In my work, I prepare templates for the students for each type of program they are to do. These templates contain a general version of the program. It would have words or lines in italics that act as a placeholder, showing the students where to fill things in. There would be hints or areas that provide the students choices for the code to be filled in. Once the students filled in the necessary parts, they would have a program that would solve the specific homework problem posed to them.

Such a template follows in spirit the template used in the "Programmer's Apprentice." (Rich & Waters, 1988) The author observed that expert programmers have many patterns that they would use in programming. A programmer does not develop each new program from scratch. Instead, he would observe that the problem matched a pattern they already had seen or developed. They could quickly enter the code. Waters (1985) developed computer technology that helps a programmer apply these patterns–filling them in and creating programs.

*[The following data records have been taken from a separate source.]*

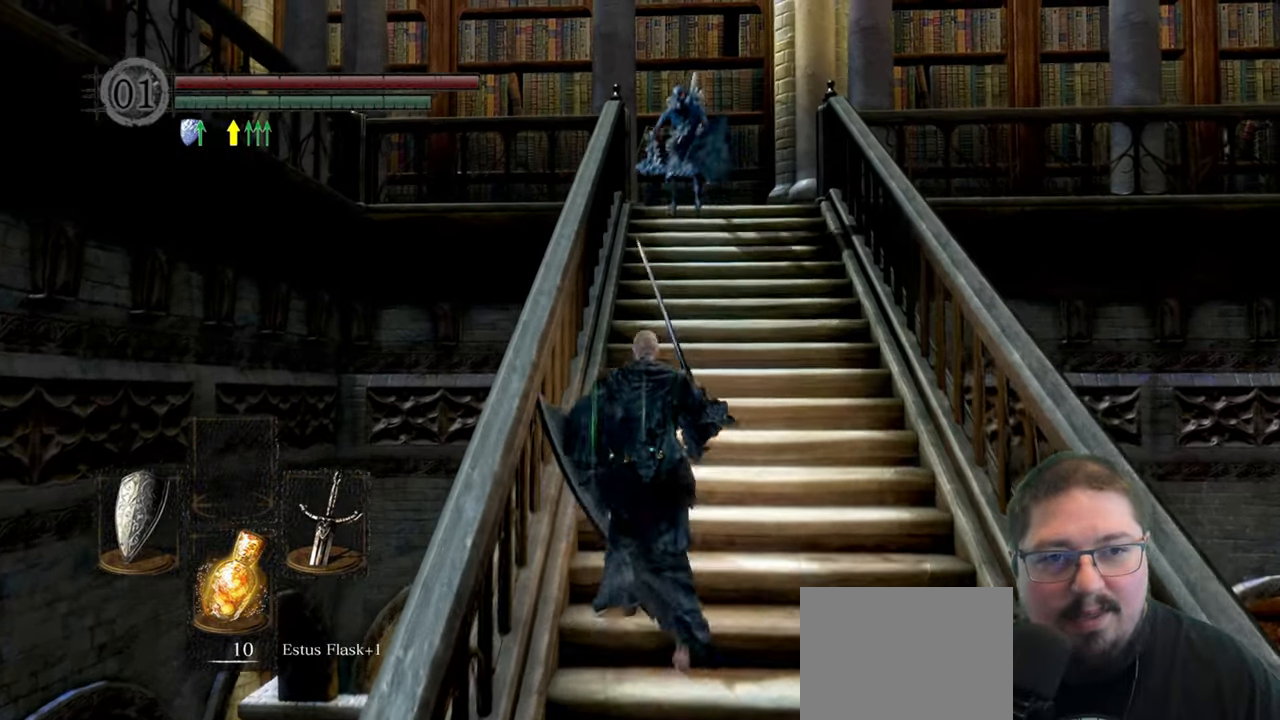
{"dt_ms": 1000, "buttons": [], "left_stick": "up", "right_stick": "center", "events": [[17, "left_stick", "down"], [317, "left_stick", "right"], [367, "left_stick", "up-right"], [583, "B", "down"], [633, "left_stick", "up"], [667, "B", "up"]]}
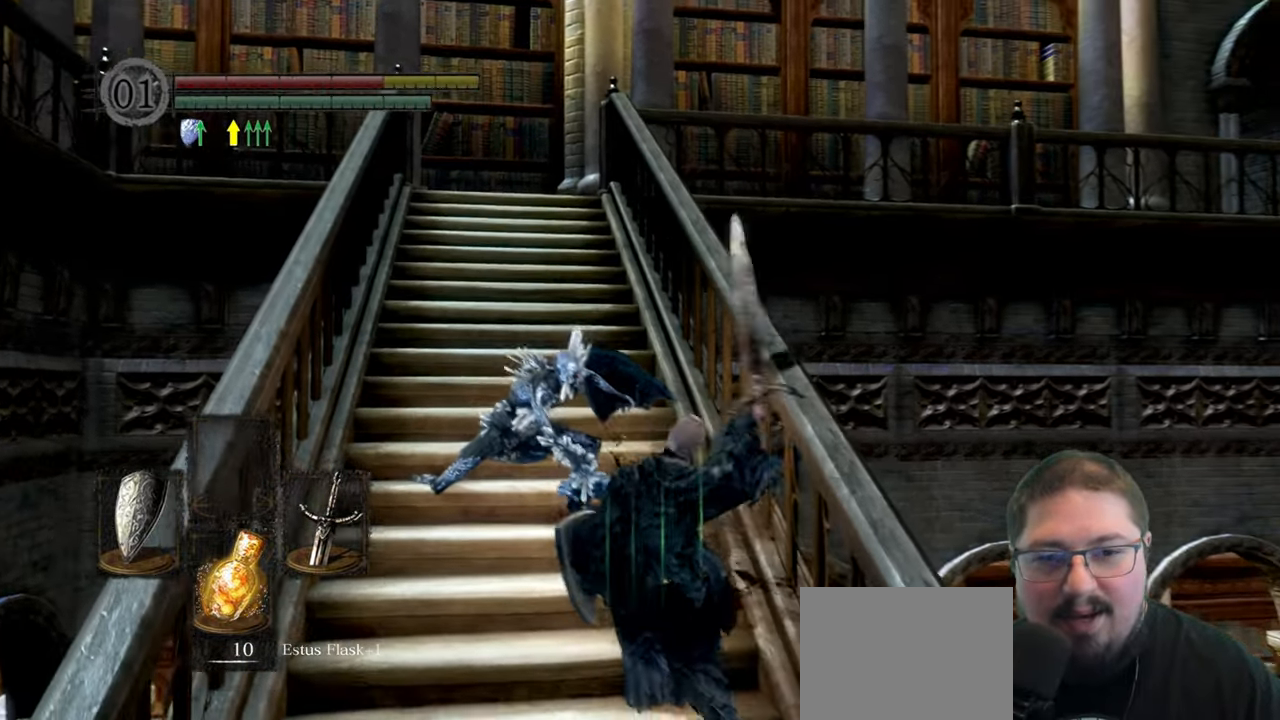
{"dt_ms": 500, "buttons": ["B"], "left_stick": "up", "right_stick": "center", "events": [[117, "left_stick", "up-left"], [267, "B", "down"], [333, "left_stick", "up"]]}
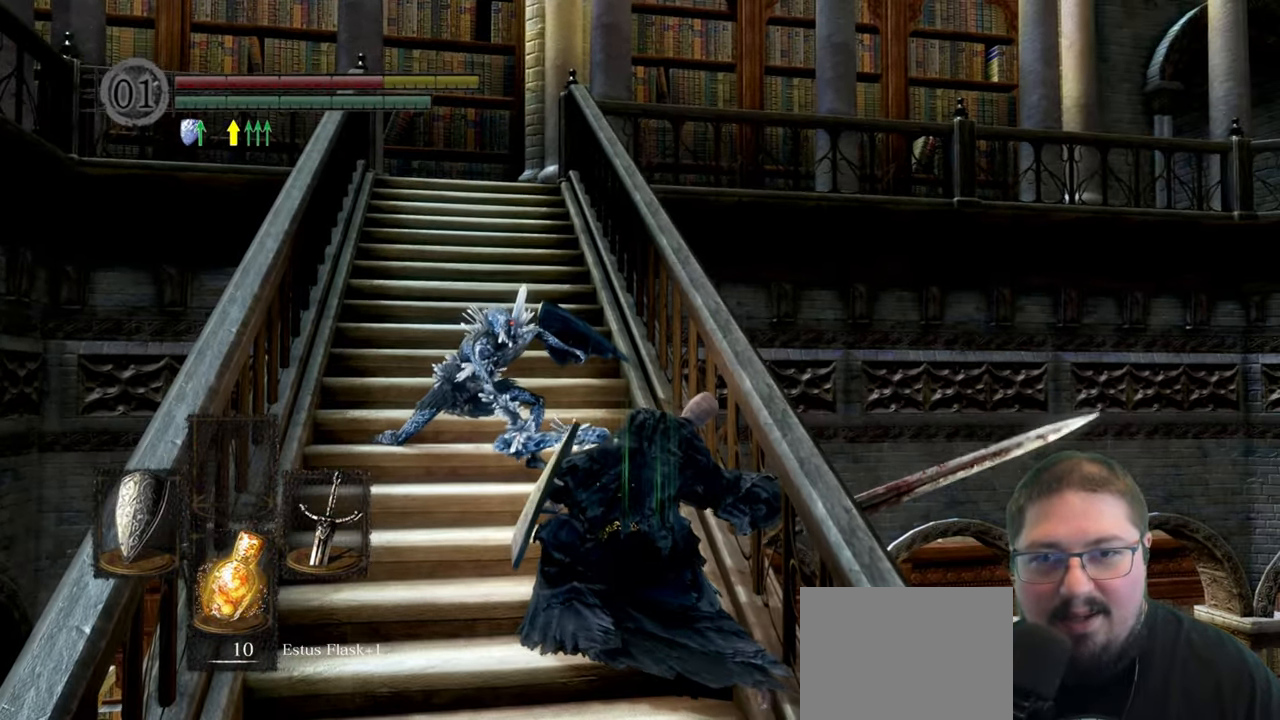
{"dt_ms": 500, "buttons": ["B"], "left_stick": "up", "right_stick": "center", "events": []}
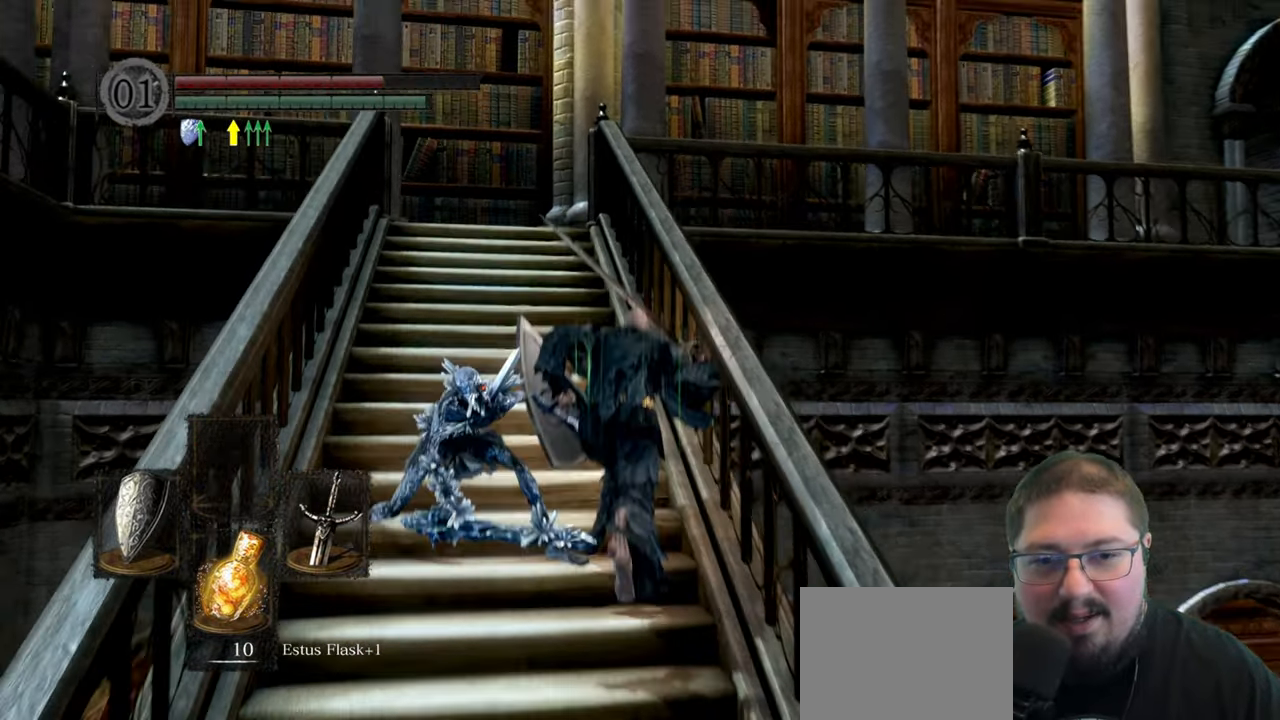
{"dt_ms": 500, "buttons": ["B"], "left_stick": "up", "right_stick": "center", "events": []}
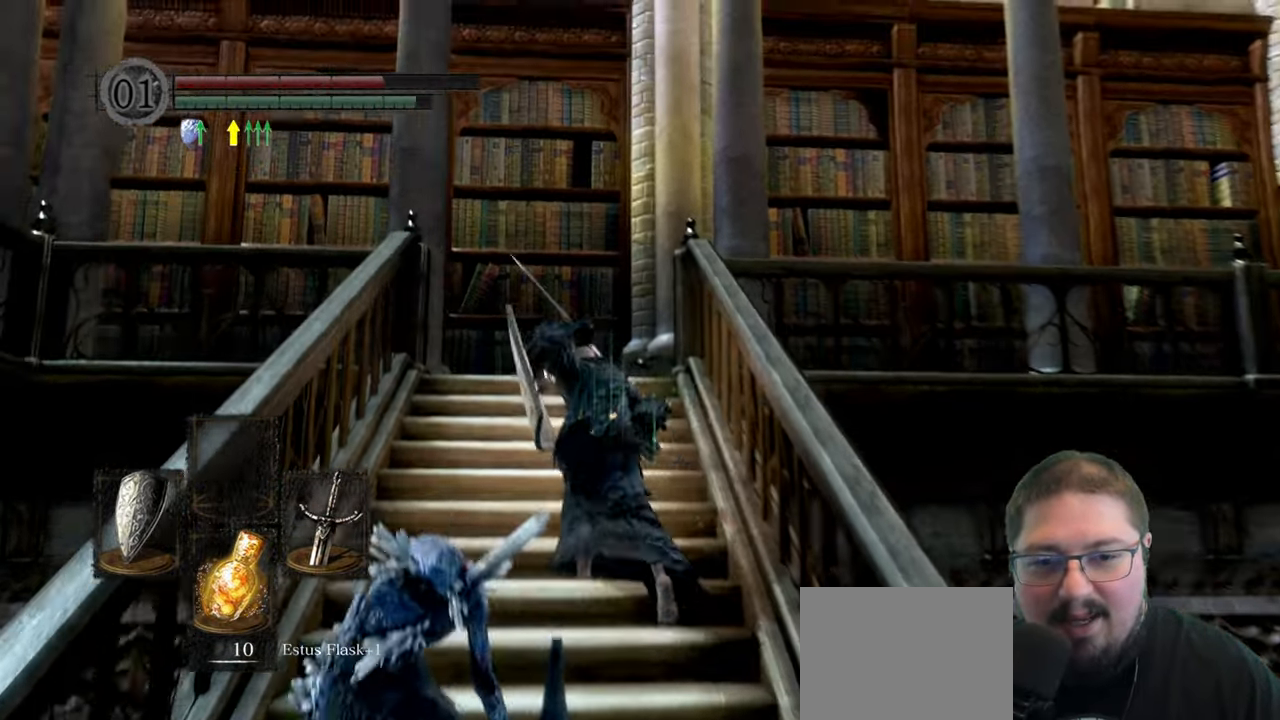
{"dt_ms": 500, "buttons": ["B"], "left_stick": "up", "right_stick": "center", "events": []}
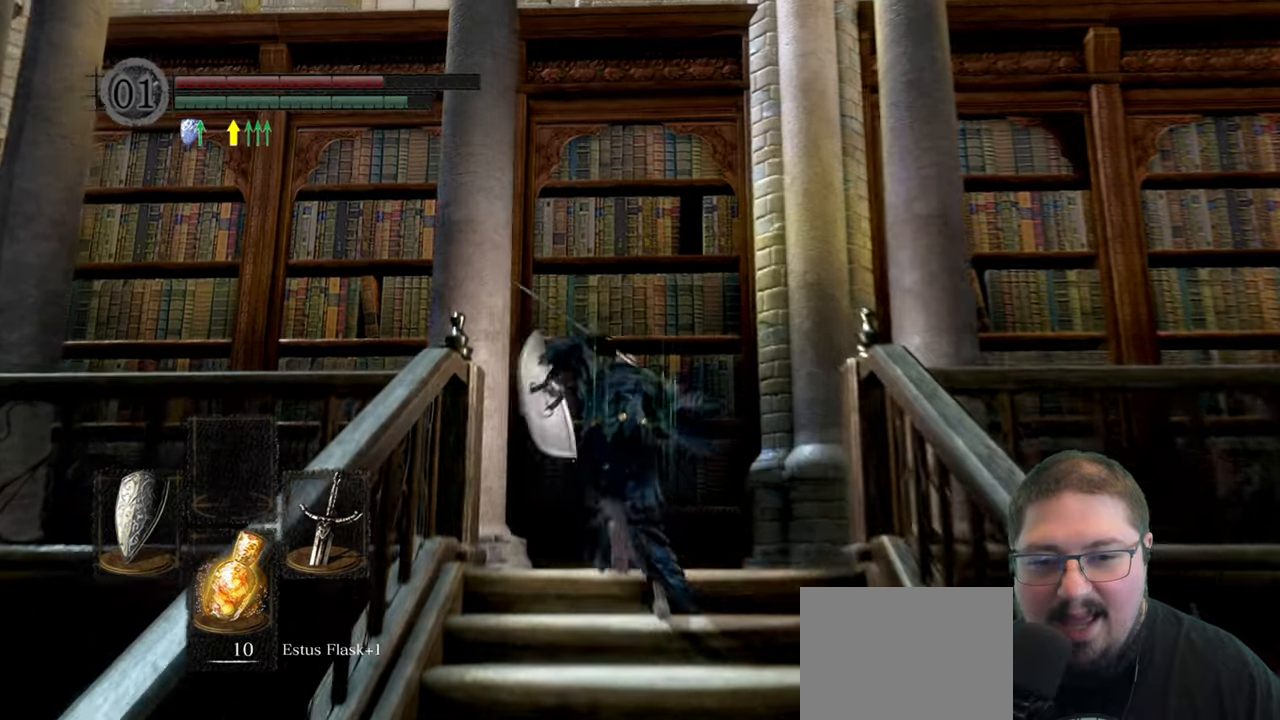
{"dt_ms": 500, "buttons": ["B"], "left_stick": "up-left", "right_stick": "center", "events": [[150, "left_stick", "up-left"]]}
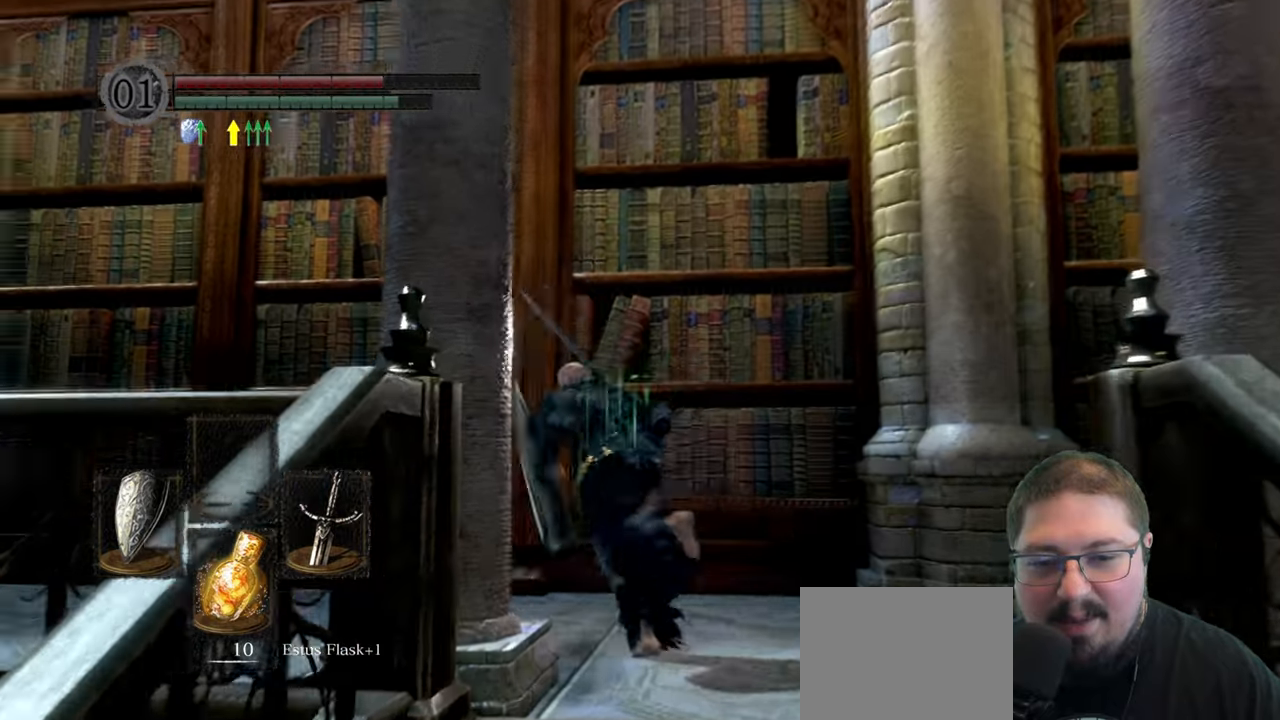
{"dt_ms": 500, "buttons": ["B"], "left_stick": "up", "right_stick": "center", "events": [[334, "left_stick", "up"]]}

Landa (1985) observed a correspondence between his work in teaching geometry theorem proving techniques and that of Newell and Simon’s General Problem Solver (Barr 1981). Landa developed a method of extracting problem solving techniques for use in teaching and for individuals to execute manually. Dr. Landa developed his techniques of interviewing experts and setting up curricula on the subject based upon the rules the experts used to solve problems. This was done in the fifties, before expert systems and knowledge engineering. The difference is that Dr. Landa transformed these into manual expert systems and rules in printed form to be executed by human beings. Then, these novices were able to perform at an expert level. Feigenbaum and others of the expert system movement transformed knowledge elicited by experts into computer systems that were shown to perform at an expert level (Landamatics, 1993).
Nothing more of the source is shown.